## Exercise brief
Count lines holding the string "Eisen" in the data that follows. Reply with one number only.

## Extracted entries
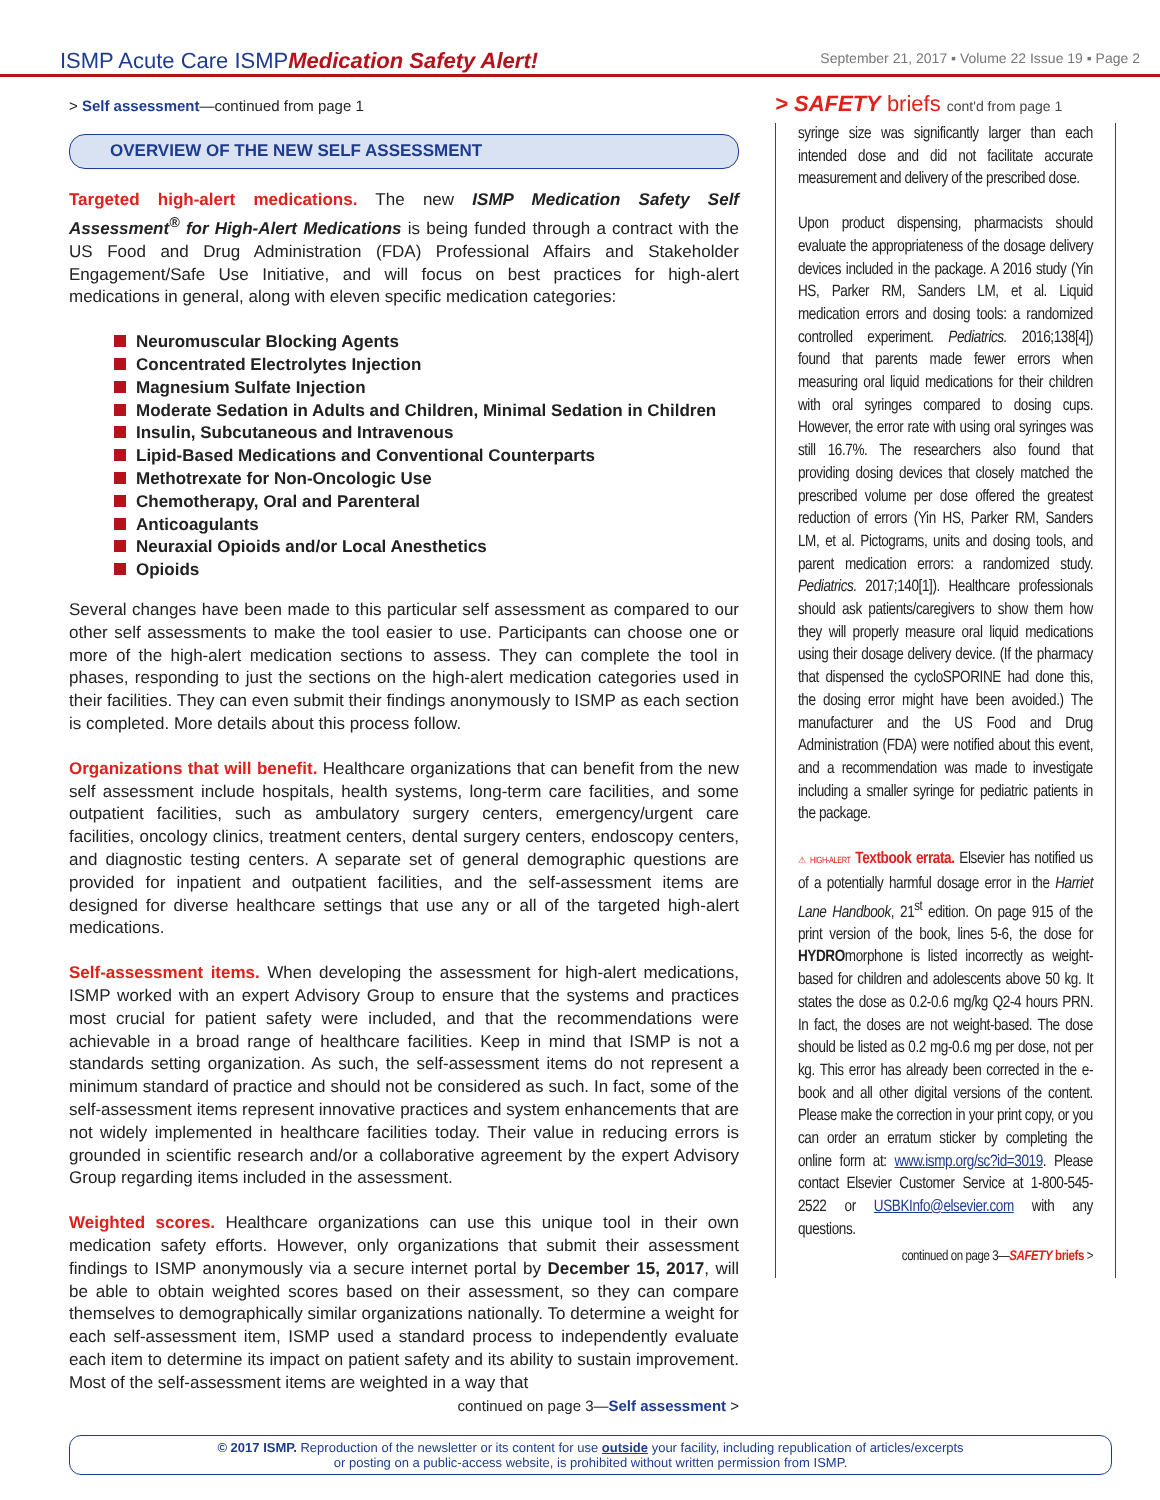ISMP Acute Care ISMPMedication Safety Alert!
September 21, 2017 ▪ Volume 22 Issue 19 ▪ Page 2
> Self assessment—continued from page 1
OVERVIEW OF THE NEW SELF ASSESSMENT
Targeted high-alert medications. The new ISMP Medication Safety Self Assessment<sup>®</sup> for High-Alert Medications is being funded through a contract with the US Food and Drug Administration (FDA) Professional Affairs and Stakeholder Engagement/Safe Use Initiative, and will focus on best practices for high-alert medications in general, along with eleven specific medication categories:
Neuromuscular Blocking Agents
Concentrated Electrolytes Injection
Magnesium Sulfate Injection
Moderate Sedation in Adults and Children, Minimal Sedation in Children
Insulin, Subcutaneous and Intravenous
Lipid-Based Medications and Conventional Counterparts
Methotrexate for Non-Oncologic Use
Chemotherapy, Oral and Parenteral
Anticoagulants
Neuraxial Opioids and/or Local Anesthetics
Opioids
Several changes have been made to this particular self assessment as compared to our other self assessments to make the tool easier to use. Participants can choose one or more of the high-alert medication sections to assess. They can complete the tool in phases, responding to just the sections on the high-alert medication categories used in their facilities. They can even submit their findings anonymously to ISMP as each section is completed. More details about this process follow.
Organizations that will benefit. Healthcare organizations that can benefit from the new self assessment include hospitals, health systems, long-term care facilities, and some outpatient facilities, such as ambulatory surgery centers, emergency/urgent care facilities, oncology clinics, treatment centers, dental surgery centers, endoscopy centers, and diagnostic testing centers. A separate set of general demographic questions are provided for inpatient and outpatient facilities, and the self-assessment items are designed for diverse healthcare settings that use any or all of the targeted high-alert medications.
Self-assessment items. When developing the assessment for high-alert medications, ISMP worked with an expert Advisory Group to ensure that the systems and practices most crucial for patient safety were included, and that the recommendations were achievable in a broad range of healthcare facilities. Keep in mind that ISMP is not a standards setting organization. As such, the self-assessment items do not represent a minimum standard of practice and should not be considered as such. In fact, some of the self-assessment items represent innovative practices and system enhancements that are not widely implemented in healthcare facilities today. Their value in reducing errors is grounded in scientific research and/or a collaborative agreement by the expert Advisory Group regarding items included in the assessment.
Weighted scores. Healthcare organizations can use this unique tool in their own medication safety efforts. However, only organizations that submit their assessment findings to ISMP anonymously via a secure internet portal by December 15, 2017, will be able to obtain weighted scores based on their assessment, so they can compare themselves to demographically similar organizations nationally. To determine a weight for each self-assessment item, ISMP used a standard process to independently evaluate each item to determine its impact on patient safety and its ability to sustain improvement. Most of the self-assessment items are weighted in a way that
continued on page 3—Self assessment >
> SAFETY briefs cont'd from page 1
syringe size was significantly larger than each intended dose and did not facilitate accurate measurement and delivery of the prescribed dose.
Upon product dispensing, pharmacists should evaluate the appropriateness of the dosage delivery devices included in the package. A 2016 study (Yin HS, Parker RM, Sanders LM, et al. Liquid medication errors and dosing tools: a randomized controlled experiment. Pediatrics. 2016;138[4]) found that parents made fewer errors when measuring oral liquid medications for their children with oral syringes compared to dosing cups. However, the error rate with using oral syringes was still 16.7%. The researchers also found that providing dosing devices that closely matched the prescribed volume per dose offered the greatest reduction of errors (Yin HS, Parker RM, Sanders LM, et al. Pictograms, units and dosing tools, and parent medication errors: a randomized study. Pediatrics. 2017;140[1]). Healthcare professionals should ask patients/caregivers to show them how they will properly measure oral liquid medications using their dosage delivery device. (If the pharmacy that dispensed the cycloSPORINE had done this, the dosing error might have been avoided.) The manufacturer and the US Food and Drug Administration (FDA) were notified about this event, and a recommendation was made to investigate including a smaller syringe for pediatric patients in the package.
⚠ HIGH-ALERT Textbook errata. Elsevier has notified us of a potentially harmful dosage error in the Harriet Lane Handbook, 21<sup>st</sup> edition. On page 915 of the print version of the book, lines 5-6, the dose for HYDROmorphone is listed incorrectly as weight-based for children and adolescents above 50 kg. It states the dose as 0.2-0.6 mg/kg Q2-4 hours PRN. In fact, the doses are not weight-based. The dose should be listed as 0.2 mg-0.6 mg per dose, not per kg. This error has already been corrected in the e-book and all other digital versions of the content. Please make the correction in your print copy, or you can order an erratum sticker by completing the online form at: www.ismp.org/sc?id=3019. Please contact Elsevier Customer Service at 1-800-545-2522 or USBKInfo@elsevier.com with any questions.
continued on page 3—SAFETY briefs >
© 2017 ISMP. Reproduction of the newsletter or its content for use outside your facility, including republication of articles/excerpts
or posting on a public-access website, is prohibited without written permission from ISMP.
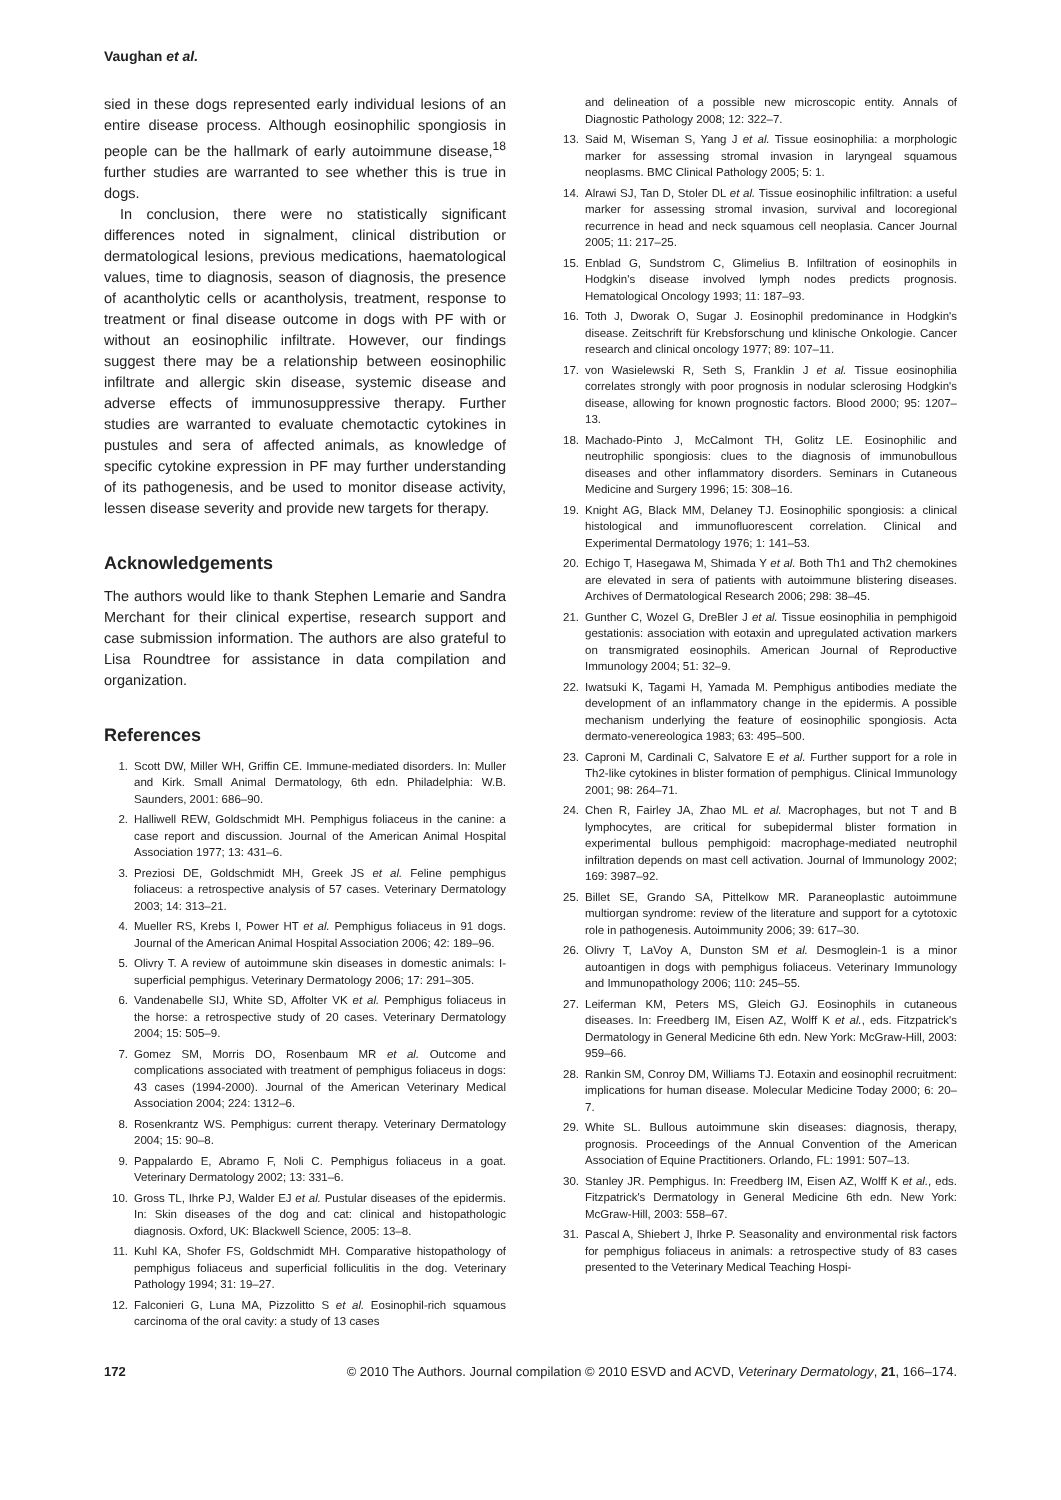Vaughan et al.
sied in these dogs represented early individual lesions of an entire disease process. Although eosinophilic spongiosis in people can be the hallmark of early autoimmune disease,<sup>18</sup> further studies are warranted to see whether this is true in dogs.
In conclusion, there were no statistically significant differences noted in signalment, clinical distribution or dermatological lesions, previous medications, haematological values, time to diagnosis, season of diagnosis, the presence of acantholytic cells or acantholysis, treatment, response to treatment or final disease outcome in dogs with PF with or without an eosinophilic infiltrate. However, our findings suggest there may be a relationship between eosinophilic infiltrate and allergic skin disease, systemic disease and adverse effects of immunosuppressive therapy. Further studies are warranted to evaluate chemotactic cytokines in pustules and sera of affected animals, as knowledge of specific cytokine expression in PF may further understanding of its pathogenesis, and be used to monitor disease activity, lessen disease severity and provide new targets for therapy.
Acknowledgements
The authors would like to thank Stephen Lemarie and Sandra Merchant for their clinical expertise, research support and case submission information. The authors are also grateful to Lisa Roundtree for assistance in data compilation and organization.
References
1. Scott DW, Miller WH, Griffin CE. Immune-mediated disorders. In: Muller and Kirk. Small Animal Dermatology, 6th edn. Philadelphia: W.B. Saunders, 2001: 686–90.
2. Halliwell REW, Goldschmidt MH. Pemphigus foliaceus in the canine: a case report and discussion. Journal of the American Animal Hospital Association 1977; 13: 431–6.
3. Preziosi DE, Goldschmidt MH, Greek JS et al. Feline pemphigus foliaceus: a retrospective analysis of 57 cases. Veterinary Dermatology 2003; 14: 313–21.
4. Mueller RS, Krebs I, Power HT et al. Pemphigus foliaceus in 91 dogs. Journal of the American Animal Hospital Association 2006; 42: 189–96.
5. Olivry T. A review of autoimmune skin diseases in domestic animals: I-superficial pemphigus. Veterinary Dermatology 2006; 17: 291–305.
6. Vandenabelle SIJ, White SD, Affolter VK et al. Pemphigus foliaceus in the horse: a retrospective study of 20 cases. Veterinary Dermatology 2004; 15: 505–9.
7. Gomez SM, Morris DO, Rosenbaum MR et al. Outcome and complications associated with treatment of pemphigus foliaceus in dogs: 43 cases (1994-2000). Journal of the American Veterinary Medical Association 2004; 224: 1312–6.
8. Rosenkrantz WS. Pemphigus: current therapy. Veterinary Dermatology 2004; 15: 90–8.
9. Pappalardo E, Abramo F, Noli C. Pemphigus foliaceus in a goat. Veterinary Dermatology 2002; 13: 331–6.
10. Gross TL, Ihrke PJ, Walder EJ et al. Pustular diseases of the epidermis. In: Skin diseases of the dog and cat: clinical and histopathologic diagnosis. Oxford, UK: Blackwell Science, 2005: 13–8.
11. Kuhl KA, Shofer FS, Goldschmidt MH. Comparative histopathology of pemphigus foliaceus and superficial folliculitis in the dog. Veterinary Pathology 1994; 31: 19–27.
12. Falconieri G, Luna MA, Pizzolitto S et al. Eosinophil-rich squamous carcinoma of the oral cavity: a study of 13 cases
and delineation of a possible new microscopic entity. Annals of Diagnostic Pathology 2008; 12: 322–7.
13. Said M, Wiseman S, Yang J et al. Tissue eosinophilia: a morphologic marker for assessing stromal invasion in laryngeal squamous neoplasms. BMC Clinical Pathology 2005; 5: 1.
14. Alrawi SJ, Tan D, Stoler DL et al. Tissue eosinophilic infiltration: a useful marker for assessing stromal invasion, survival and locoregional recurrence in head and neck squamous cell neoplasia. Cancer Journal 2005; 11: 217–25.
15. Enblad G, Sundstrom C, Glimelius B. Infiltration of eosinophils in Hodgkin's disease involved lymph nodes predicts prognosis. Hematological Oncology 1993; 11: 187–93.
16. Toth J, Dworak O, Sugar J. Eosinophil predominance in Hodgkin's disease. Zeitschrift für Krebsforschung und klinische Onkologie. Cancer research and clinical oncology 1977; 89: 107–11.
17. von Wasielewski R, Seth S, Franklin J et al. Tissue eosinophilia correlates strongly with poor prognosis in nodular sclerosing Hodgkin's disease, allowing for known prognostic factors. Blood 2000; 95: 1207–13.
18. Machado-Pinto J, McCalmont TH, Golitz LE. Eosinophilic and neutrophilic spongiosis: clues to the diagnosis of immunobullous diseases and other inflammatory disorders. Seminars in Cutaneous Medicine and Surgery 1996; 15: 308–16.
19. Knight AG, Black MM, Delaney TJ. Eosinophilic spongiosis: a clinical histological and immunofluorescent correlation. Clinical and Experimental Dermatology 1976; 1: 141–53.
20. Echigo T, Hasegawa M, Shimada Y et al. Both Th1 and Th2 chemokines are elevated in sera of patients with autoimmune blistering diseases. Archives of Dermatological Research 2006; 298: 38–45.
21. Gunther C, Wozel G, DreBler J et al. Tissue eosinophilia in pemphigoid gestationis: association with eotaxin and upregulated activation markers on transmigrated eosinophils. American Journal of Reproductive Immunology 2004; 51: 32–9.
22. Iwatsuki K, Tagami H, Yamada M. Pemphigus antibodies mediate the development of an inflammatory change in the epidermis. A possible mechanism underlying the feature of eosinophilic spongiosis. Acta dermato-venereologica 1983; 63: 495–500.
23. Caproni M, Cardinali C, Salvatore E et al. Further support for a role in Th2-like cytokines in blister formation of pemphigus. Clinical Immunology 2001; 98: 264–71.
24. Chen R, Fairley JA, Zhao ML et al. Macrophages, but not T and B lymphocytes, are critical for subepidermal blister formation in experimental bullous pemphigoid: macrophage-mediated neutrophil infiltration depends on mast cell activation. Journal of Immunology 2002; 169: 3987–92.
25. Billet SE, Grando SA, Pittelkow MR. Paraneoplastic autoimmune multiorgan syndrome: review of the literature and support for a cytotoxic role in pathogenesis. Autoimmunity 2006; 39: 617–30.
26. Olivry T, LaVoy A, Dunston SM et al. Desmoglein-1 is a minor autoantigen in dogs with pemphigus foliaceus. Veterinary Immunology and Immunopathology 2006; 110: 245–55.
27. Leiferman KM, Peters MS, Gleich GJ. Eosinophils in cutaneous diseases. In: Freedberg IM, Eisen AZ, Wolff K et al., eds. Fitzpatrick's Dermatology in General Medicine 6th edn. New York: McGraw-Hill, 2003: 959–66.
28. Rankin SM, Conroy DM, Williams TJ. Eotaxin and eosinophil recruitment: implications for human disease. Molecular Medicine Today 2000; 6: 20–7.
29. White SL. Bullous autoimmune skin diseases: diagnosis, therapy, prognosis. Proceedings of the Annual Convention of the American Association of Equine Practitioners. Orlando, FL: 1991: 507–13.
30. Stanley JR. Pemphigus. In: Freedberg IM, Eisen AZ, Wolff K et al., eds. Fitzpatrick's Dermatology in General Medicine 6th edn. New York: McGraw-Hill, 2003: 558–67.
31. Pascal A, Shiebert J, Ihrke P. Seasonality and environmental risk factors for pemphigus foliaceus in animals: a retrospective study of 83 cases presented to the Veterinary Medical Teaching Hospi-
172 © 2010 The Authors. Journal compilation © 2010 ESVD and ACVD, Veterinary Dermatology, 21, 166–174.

## Solution to the problem
2